--- Begin Excerpted passage ---
The amount to be included in respect of chargeable gains in a company's total profits for any accounting period shall be the total amount of chargeable gains accruing to the company in the accounting period after deducting (a) any allowable losses accruing to the company in the period, and (b) so far as they have not been allowed as a deduction from chargeable gains accruing in any previous accounting period, any allowable losses previously accruing to the company while it has been within the charge to corporation tax—see section 8(1) of the Taxation of Capital Gains Act 1992.

3

Chapter IV in Part X of the 1988 Act contains provisions for group relief; that is to say, relief from corporation tax which is available to one company ("the claimant company") in respect of losses and other amounts eligible for relief which have been surrendered by another company ("the surrendering company") in the same group. In that context, companies are in the same group if they meet the condition set out in section 413(3) of the Act. Section 402 of the 1988 Act sets out the circumstances in which a claim for group relief may be made. Section 403 of the Act identifies the losses and other amounts which, if surrendered by the surrendering company, may be set off for the purposes of corporation tax against the total profits of the claimant company. They include charges on income. Section 403(7) of the 1988 Act is in these terms:

"Subject to the provisions of this Chapter and section 494(4), if in any accounting period the surrendering company has paid any amount by way of charges on income, so much of that amount as exceeds its profits of the period may be set off for the purposes of corporation tax against the total profits of the claimant company for its corresponding period."

4

The appellant company, MEPC Holdings Limited, is an investment company. In its accounting period ending on 30 September 1994 it had income of £300,000; and paid an amount of £48,644,400 by way of charges on income. That amount was, I think, interest on borrowing, but nothing turns on that. The chargeable gains accruing to the company in that accounting period were £6,040,284; but "the amount to be included in respect of chargeable gains in [its] total profits for [that] accounting period" was nil. That followed from the provisions of section 8(1) of the Taxation of Capital Gains Act 1992. The amount to be included in respect of chargeable gains for the accounting period ending on 30 September 1994 was the amount of chargeable gains accruing in that period after deducting not only "(a) any allowable losses accruing to the company in [that] period", but also "(b) any allowable losses previously accruing to the company while it has been within the charge to corporation tax" in so far as not already allowed as a deduction in any previous accounting period. And the allowable losses which had accrued to the appellant company in earlier accounting periods (and not already allowed as a deduction against chargeable gains accruing in earlier periods) were £60,583,017.
--- End Excerpted passage ---
--- Begin Data shown ---
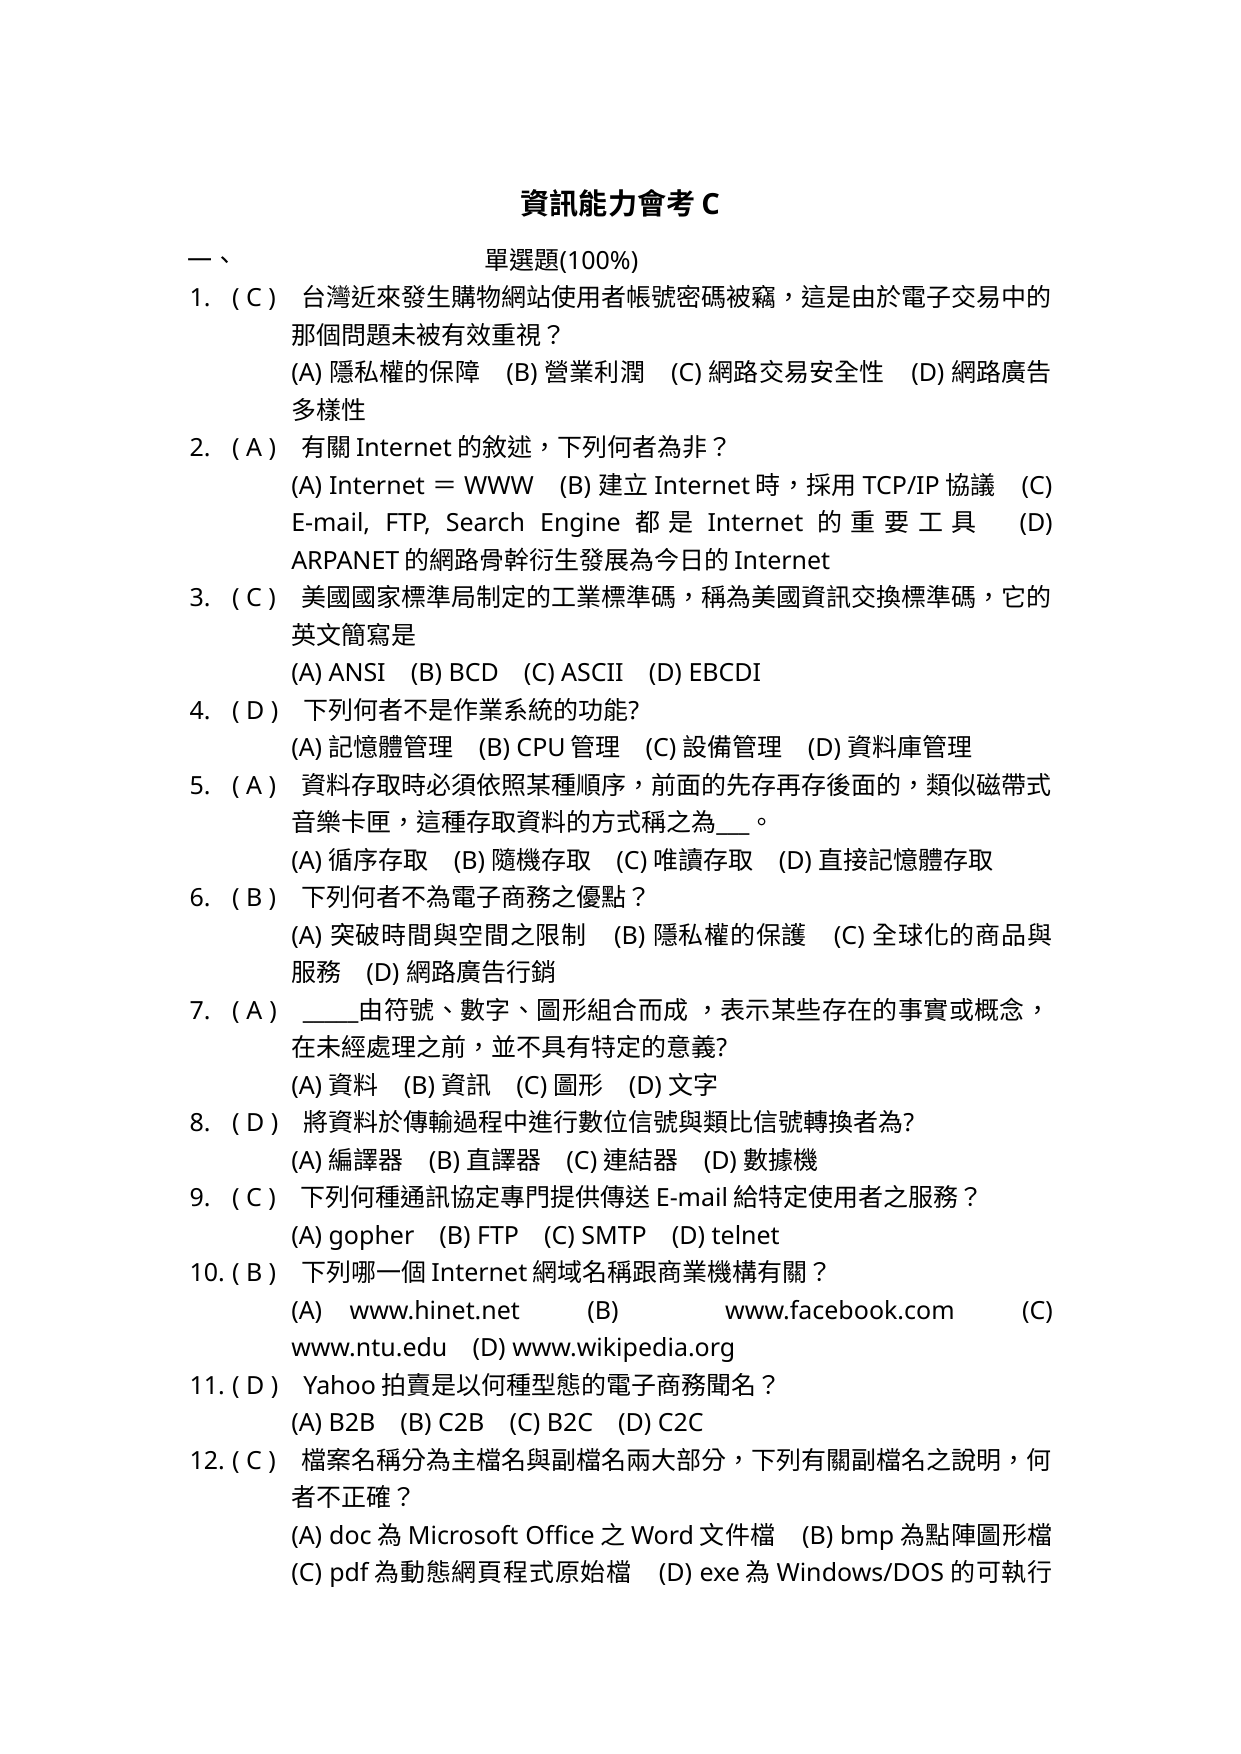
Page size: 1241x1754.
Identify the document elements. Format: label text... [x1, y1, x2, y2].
--- End Data shown ---
--- Begin Data shown ---
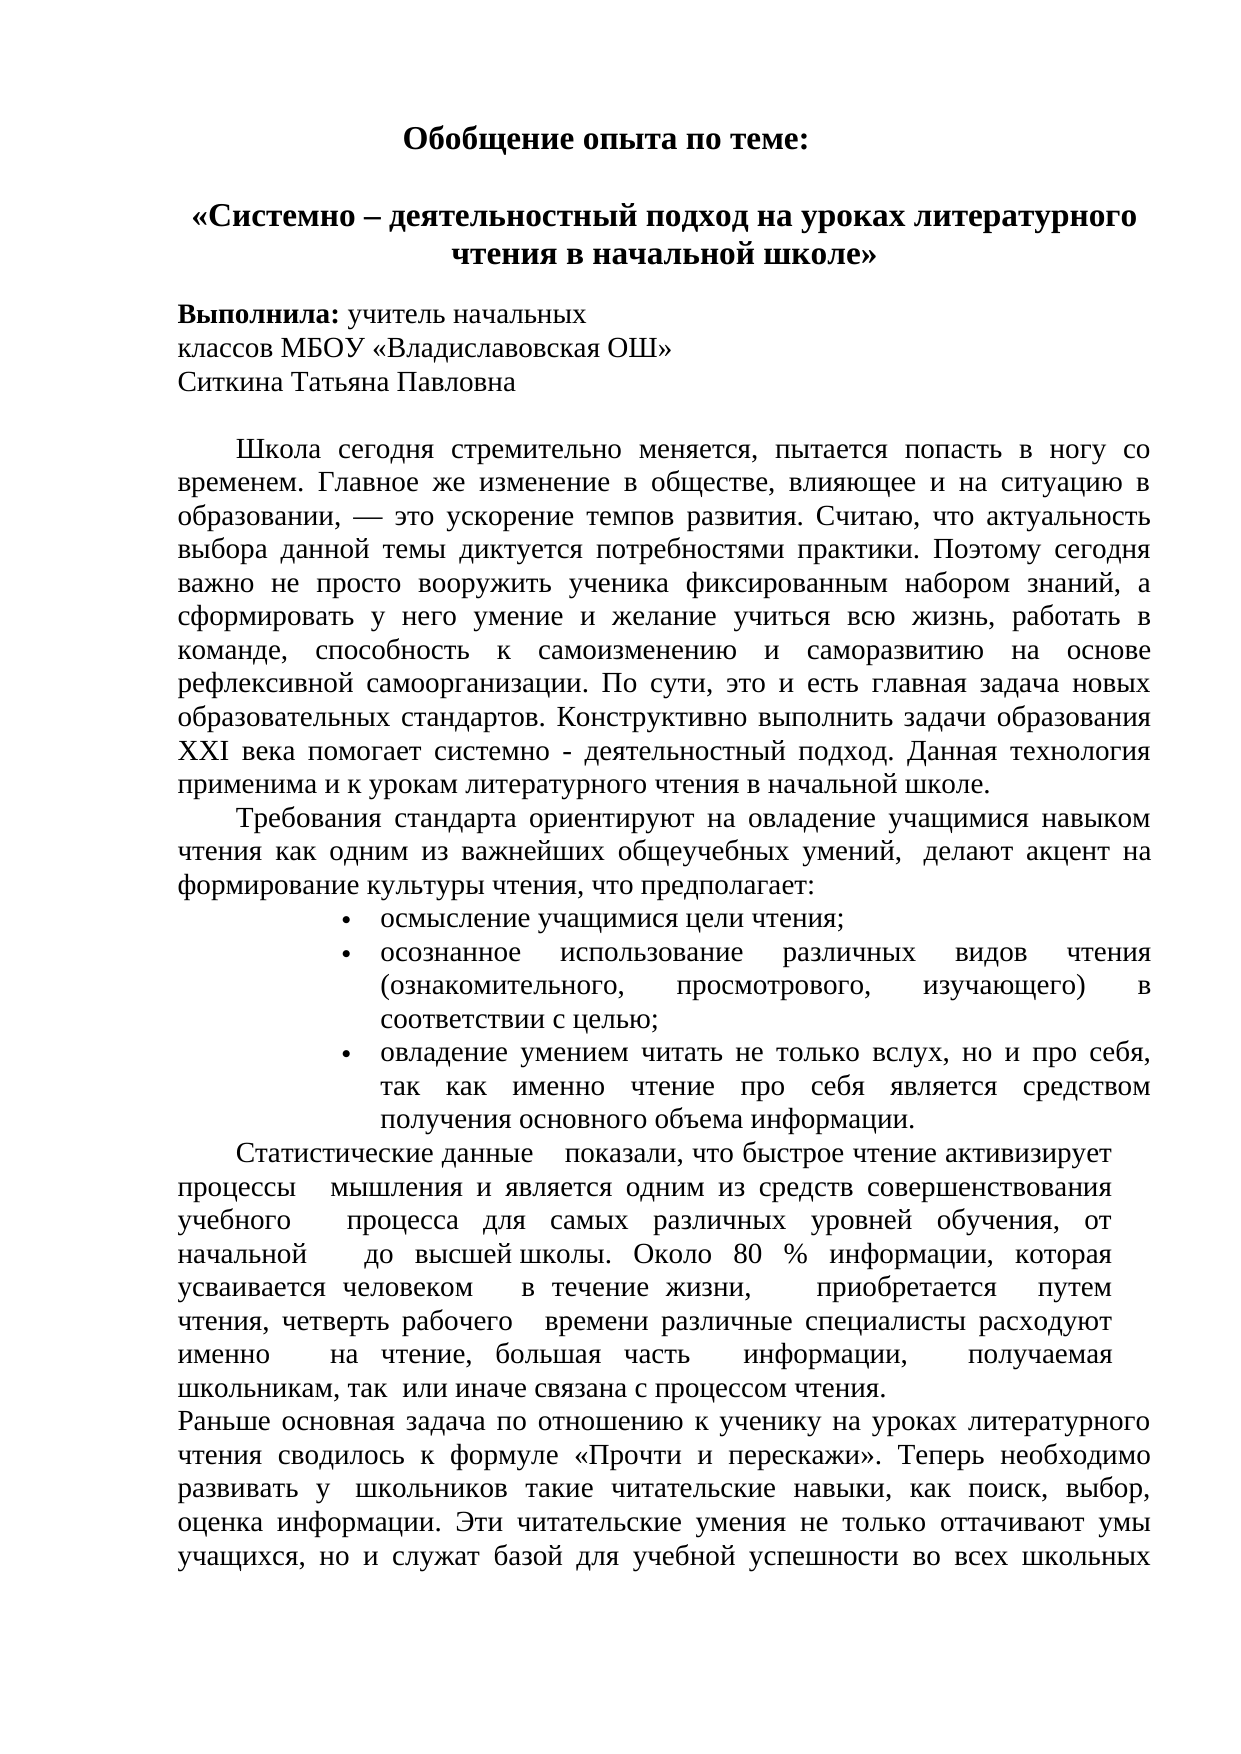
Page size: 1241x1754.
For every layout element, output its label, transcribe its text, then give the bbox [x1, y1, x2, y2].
--- End Data shown ---
◆ **What the task asks**:
Continue the corporation tax judgment excerpt about MEPC Holdings Limited, starting right after its last sentence.

◆ **Task result**:
5

At first sight, therefore, the profits of the appellant company in the accounting period ending 30 September 1994 for the purposes of section 403(7) of the 1988 Act were £300,000—see section 6(4)(a) of that Act. And so the amount available, under the provisions of section 403(7), for set off against the against the total profits of a claimant company for its corresponding accounting period—that is to say, an accounting period of the claimant company which fell wholly or partly within the accounting period of the appellant company ending of 30 September 1994 (see section 408(1) of the 1988 Act)—was £48,344,400; that being the amount by which the amount (£48,644,400) which the appellant company had paid by way of charges on income exceeded its profits for the period (£300,000). But that would be to ignore the direction in section 403(8) of the Act. The subsection is in these terms:

"The surrendering company's profit of the period shall be determined for the purposes of subsection (7) above without regard to any deduction falling to be made in respect of losses or allowances of any other period, or to expenses of management deductible only by virtue of section 75(3)."

If, as the Inland Revenue contend, that direction requires that, in determining the appellant company's profits for the purposes of section 403(7) of the 1988 Act, there shall be left out of account the deduction from the chargeable gains accruing to the appellant company in the accounting period ending 30 September 1994 (£6,040,284) which would otherwise be made, under section 8(1)(b) of the 1992 Act, in respect of allowable losses (£60,583,017) accruing in earlier accounting periods, the appellant company's profits for the accounting period ending 30 September 1994 for the purposes of section 403(7) of the 1988 Act are £6,340,284. That is the aggregate of income (£300,000) and chargeable gains (£6,040,284) in that period if chargeable gains are to be determined without making any deduction in respect of allowable losses accruing in earlier accounting periods. And, on that basis, the amount by which the amount paid by way of charges on income (£48,644,400) exceeds the appellant company's profits of the period ending 30 September 1994 (£6,340,284) is £42,304,116.

6

On 25 May 1999 the Inspector of Taxes determined that the amount available for surrender by the appellant company by way of group relief for the accounting period ending on 30 September 1994 was £42,304,116. The company appealed from that determination to the Special Commissioners. The Commissioners (Mr T H K Everett and Dr A N Brice) allowed that appeal. They held that the amount to be included in the appellant company's profits for the accounting period ending 30 September 1994 was nil (not £6,340,284). It followed that the amount available for surrender was £48,344,284.

7

The Inspector appealed to the High Court. Sir Donald Rattee, sitting as an additional judge in the Chancery Division, allowed the appeal; and declared that the amount available for surrender by the company, by way of group relief, in respect of the accounting period ending 30 September 1994 was £42,304,116. The company's appeal from the order made by the judge on 4 May 2001 is now before this Court.

The decision of the Special Commissioners

8

The provisions in sections 403(7) and (8) of the 1988 Act must, of course, be construed in the context of section 403 as a whole. Subsections (1), (3) and (4) of the section are in these terms:

"(1) Subject to the provisions of this Chapter, if in any accounting period the surrendering company has incurred a loss, computed as for the purposes of section 393A(1), in carrying on a trade, the amount of the loss may be set off for the purposes of corporation tax against the total profits of the claimant company for its corresponding accounting period.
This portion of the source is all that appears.